Sigma is a highly flexible open-source tool that describes log events in a structured format. Sigma can be used to find entries in log files using pattern matching. Sigma is used to:

  1. Detect events in log files

  2. Create SIEM searches

  3. Identify threats

Sigma uses the YAML syntax for its rules. This task will demonstrate Sigma being used to detect failed login events in SSH.

Simple Sigma Rule:

title: Failed SSH Logins
description: Searches sshd logs for failed SSH login attempts
status: experimental
author: CMNatic
logsource: 
    product: linux
    service: sshd

detection:
    selection:
        type: 'sshd'
        a0|contains: 'Failed'
        a1|contains: 'Illegal'
    condition: selection
falsepositives:
    - Users forgetting or mistyping their credentials
level: medium

In this Sigma rule:

KeyValueDescription

title

Failed SSH Logins

This title outlines the purpose of the Sigma rule.

description

Searches sshd logs for failed SSH login attempts

This key provides a description that expands on the title.

status

experimental

This key explains the status of the rule. For example, "experimental" means that further testing or improvements must be done.

author

CMNatic

The person who wrote the rule.

logsource

product: linux service: sshd

Where can the log files that contain the data that we're looking for be found?

detection

sshd

This key lists what the Sigma rule is looking to find.

a0|contains

a0|contains: 'Failed'

In this case, look for all entries with "Failed".

a1|contains

a1|contains: 'Illegal'

In this case, look for all entries with "Illegal".

falsepositives

Users forgetting or mistyping their credentials

List cases where this entry may be present but doesn't necessarily indicate malicious behavior.

Yara

Yara is a YAML-formatted tool that identifies information based on binary and textual patterns (such as hexadecimal and strings). While it is usually used in malware analysis, Yara is extremely effective in log analysis.

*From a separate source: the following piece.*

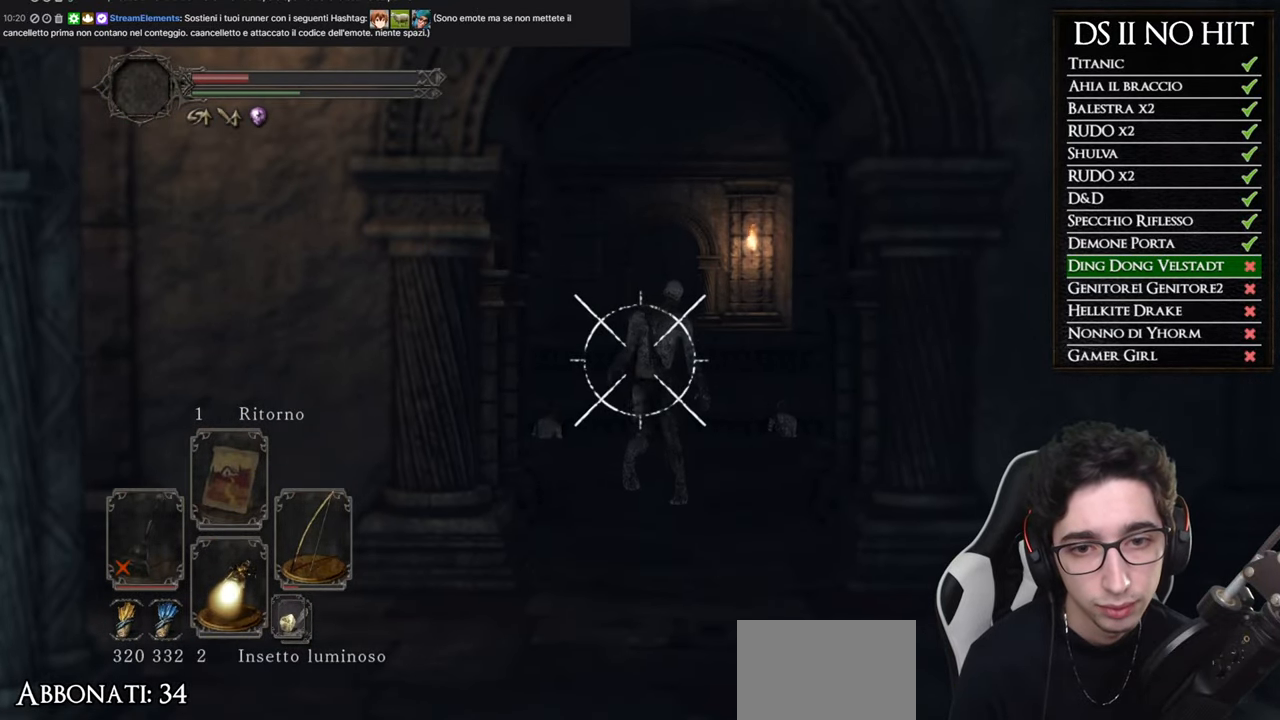
{"buttons": ["L1"], "left_stick": "center", "right_stick": "center", "button_events": []}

Let's look at this example Yara rule called "IPFinder". This YARA rule uses regex to search for any IPV4 addresses. If the log file we are analyzing contains an IP address, YARA will flag it:

rule IPFinder {
    meta:
        author = "CMNatic"
    strings:
        $ip = /([0-9]{1,3}\.){3}[0-9]{1,3}/ wide ascii
 
    condition:
        $ip
}
KeyExampleDescription

rule

IPFinder

This key names the rule.

meta

author

This key contains metadata. For example, in this case, it is the name of the rule's author.

strings

$ip = /([0-9]{1,3}\.){3}[0-9]{1,3}/ wide ascii

This key contains the values that YARA should look for. In this case, it is using REGEX to look for IPV4 addresses.

condition

$ip

If the variable $ip is detected, then the rule should trigger.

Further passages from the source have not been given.